— PROBLEM STATEMENT —
Below you will find a set of lines. Repeat them all exactly.
[INPUT DATA]
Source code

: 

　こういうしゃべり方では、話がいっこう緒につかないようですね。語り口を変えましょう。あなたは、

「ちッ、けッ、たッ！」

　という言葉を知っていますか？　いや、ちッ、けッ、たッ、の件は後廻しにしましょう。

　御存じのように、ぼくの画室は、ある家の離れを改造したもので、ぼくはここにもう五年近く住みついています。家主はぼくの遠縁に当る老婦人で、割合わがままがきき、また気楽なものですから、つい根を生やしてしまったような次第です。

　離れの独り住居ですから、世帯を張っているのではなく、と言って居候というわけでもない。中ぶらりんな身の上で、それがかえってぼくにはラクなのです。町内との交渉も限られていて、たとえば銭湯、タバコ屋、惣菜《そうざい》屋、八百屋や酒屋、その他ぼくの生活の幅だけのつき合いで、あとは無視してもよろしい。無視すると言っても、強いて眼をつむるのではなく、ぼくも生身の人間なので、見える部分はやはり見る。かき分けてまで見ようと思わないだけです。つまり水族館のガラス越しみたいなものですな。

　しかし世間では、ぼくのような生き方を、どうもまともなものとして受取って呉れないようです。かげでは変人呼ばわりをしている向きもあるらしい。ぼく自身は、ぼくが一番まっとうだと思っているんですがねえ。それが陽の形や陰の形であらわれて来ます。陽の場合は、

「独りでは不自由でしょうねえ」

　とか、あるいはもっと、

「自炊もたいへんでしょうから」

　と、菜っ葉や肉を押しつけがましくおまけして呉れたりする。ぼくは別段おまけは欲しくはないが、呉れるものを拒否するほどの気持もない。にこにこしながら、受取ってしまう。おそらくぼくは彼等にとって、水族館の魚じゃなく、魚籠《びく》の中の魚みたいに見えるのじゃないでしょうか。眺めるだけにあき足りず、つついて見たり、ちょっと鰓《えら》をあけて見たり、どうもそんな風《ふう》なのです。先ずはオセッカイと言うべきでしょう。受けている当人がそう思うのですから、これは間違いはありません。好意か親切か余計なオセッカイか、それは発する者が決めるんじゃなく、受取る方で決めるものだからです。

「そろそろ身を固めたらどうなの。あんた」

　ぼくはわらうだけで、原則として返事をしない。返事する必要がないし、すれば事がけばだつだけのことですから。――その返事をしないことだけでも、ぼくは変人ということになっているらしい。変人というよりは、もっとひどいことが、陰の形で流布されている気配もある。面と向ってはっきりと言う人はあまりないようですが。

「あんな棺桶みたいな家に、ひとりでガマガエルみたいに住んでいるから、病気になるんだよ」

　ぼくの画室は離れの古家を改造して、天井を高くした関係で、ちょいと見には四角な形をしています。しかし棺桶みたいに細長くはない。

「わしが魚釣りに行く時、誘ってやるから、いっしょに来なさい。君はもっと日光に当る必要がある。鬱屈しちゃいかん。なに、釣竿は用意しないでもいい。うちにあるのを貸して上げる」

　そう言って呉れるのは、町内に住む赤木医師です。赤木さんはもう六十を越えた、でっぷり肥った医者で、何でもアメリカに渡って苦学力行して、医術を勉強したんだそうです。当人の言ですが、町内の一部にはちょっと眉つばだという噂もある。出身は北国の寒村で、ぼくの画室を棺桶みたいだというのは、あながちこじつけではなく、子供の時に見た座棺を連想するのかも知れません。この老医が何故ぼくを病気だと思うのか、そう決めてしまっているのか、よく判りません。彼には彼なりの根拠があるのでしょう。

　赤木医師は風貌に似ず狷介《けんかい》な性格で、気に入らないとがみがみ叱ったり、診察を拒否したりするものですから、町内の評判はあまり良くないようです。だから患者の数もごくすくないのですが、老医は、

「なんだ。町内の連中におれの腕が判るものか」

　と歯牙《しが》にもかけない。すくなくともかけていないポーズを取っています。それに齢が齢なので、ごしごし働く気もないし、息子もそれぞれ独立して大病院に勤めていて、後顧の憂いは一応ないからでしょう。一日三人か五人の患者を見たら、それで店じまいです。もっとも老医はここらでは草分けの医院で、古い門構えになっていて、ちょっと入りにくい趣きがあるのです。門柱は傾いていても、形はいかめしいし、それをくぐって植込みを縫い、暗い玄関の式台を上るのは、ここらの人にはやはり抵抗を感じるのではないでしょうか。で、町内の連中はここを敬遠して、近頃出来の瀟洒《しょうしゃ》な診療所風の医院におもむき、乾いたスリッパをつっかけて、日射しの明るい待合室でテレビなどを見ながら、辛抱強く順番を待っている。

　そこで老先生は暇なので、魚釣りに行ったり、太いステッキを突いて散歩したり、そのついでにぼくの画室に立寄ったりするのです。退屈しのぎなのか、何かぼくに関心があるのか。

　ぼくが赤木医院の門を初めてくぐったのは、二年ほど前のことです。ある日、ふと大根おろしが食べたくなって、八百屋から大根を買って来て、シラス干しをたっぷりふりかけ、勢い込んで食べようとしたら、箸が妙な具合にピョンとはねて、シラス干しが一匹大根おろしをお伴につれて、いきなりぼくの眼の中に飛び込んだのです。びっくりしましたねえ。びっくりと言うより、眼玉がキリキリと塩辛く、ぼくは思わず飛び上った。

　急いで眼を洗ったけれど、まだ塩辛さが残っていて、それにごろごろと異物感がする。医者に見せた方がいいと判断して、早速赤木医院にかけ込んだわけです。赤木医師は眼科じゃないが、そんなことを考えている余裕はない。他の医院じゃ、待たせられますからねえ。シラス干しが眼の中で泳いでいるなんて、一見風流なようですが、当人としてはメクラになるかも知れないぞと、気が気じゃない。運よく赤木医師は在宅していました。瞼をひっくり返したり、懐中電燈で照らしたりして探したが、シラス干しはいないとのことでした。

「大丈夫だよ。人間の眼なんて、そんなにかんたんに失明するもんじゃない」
[/INPUT DATA]
— RESULT —
Source code

: 

　こういうしゃべり方では、話がいっこう緒につかないようですね。語り口を変えましょう。あなたは、

「ちッ、けッ、たッ！」

　という言葉を知っていますか？　いや、ちッ、けッ、たッ、の件は後廻しにしましょう。

　御存じのように、ぼくの画室は、ある家の離れを改造したもので、ぼくはここにもう五年近く住みついています。家主はぼくの遠縁に当る老婦人で、割合わがままがきき、また気楽なものですから、つい根を生やしてしまったような次第です。

　離れの独り住居ですから、世帯を張っているのではなく、と言って居候というわけでもない。中ぶらりんな身の上で、それがかえってぼくにはラクなのです。町内との交渉も限られていて、たとえば銭湯、タバコ屋、惣菜《そうざい》屋、八百屋や酒屋、その他ぼくの生活の幅だけのつき合いで、あとは無視してもよろしい。無視すると言っても、強いて眼をつむるのではなく、ぼくも生身の人間なので、見える部分はやはり見る。かき分けてまで見ようと思わないだけです。つまり水族館のガラス越しみたいなものですな。

　しかし世間では、ぼくのような生き方を、どうもまともなものとして受取って呉れないようです。かげでは変人呼ばわりをしている向きもあるらしい。ぼく自身は、ぼくが一番まっとうだと思っているんですがねえ。それが陽の形や陰の形であらわれて来ます。陽の場合は、

「独りでは不自由でしょうねえ」

　とか、あるいはもっと、

「自炊もたいへんでしょうから」

　と、菜っ葉や肉を押しつけがましくおまけして呉れたりする。ぼくは別段おまけは欲しくはないが、呉れるものを拒否するほどの気持もない。にこにこしながら、受取ってしまう。おそらくぼくは彼等にとって、水族館の魚じゃなく、魚籠《びく》の中の魚みたいに見えるのじゃないでしょうか。眺めるだけにあき足りず、つついて見たり、ちょっと鰓《えら》をあけて見たり、どうもそんな風《ふう》なのです。先ずはオセッカイと言うべきでしょう。受けている当人がそう思うのですから、これは間違いはありません。好意か親切か余計なオセッカイか、それは発する者が決めるんじゃなく、受取る方で決めるものだからです。

「そろそろ身を固めたらどうなの。あんた」

　ぼくはわらうだけで、原則として返事をしない。返事する必要がないし、すれば事がけばだつだけのことですから。――その返事をしないことだけでも、ぼくは変人ということになっているらしい。変人というよりは、もっとひどいことが、陰の形で流布されている気配もある。面と向ってはっきりと言う人はあまりないようですが。

「あんな棺桶みたいな家に、ひとりでガマガエルみたいに住んでいるから、病気になるんだよ」

　ぼくの画室は離れの古家を改造して、天井を高くした関係で、ちょいと見には四角な形をしています。しかし棺桶みたいに細長くはない。

「わしが魚釣りに行く時、誘ってやるから、いっしょに来なさい。君はもっと日光に当る必要がある。鬱屈しちゃいかん。なに、釣竿は用意しないでもいい。うちにあるのを貸して上げる」

　そう言って呉れるのは、町内に住む赤木医師です。赤木さんはもう六十を越えた、でっぷり肥った医者で、何でもアメリカに渡って苦学力行して、医術を勉強したんだそうです。当人の言ですが、町内の一部にはちょっと眉つばだという噂もある。出身は北国の寒村で、ぼくの画室を棺桶みたいだというのは、あながちこじつけではなく、子供の時に見た座棺を連想するのかも知れません。この老医が何故ぼくを病気だと思うのか、そう決めてしまっているのか、よく判りません。彼には彼なりの根拠があるのでしょう。

　赤木医師は風貌に似ず狷介《けんかい》な性格で、気に入らないとがみがみ叱ったり、診察を拒否したりするものですから、町内の評判はあまり良くないようです。だから患者の数もごくすくないのですが、老医は、

「なんだ。町内の連中におれの腕が判るものか」

　と歯牙《しが》にもかけない。すくなくともかけていないポーズを取っています。それに齢が齢なので、ごしごし働く気もないし、息子もそれぞれ独立して大病院に勤めていて、後顧の憂いは一応ないからでしょう。一日三人か五人の患者を見たら、それで店じまいです。もっとも老医はここらでは草分けの医院で、古い門構えになっていて、ちょっと入りにくい趣きがあるのです。門柱は傾いていても、形はいかめしいし、それをくぐって植込みを縫い、暗い玄関の式台を上るのは、ここらの人にはやはり抵抗を感じるのではないでしょうか。で、町内の連中はここを敬遠して、近頃出来の瀟洒《しょうしゃ》な診療所風の医院におもむき、乾いたスリッパをつっかけて、日射しの明るい待合室でテレビなどを見ながら、辛抱強く順番を待っている。

　そこで老先生は暇なので、魚釣りに行ったり、太いステッキを突いて散歩したり、そのついでにぼくの画室に立寄ったりするのです。退屈しのぎなのか、何かぼくに関心があるのか。

　ぼくが赤木医院の門を初めてくぐったのは、二年ほど前のことです。ある日、ふと大根おろしが食べたくなって、八百屋から大根を買って来て、シラス干しをたっぷりふりかけ、勢い込んで食べようとしたら、箸が妙な具合にピョンとはねて、シラス干しが一匹大根おろしをお伴につれて、いきなりぼくの眼の中に飛び込んだのです。びっくりしましたねえ。びっくりと言うより、眼玉がキリキリと塩辛く、ぼくは思わず飛び上った。

　急いで眼を洗ったけれど、まだ塩辛さが残っていて、それにごろごろと異物感がする。医者に見せた方がいいと判断して、早速赤木医院にかけ込んだわけです。赤木医師は眼科じゃないが、そんなことを考えている余裕はない。他の医院じゃ、待たせられますからねえ。シラス干しが眼の中で泳いでいるなんて、一見風流なようですが、当人としてはメクラになるかも知れないぞと、気が気じゃない。運よく赤木医師は在宅していました。瞼をひっくり返したり、懐中電燈で照らしたりして探したが、シラス干しはいないとのことでした。

「大丈夫だよ。人間の眼なんて、そんなにかんたんに失明するもんじゃない」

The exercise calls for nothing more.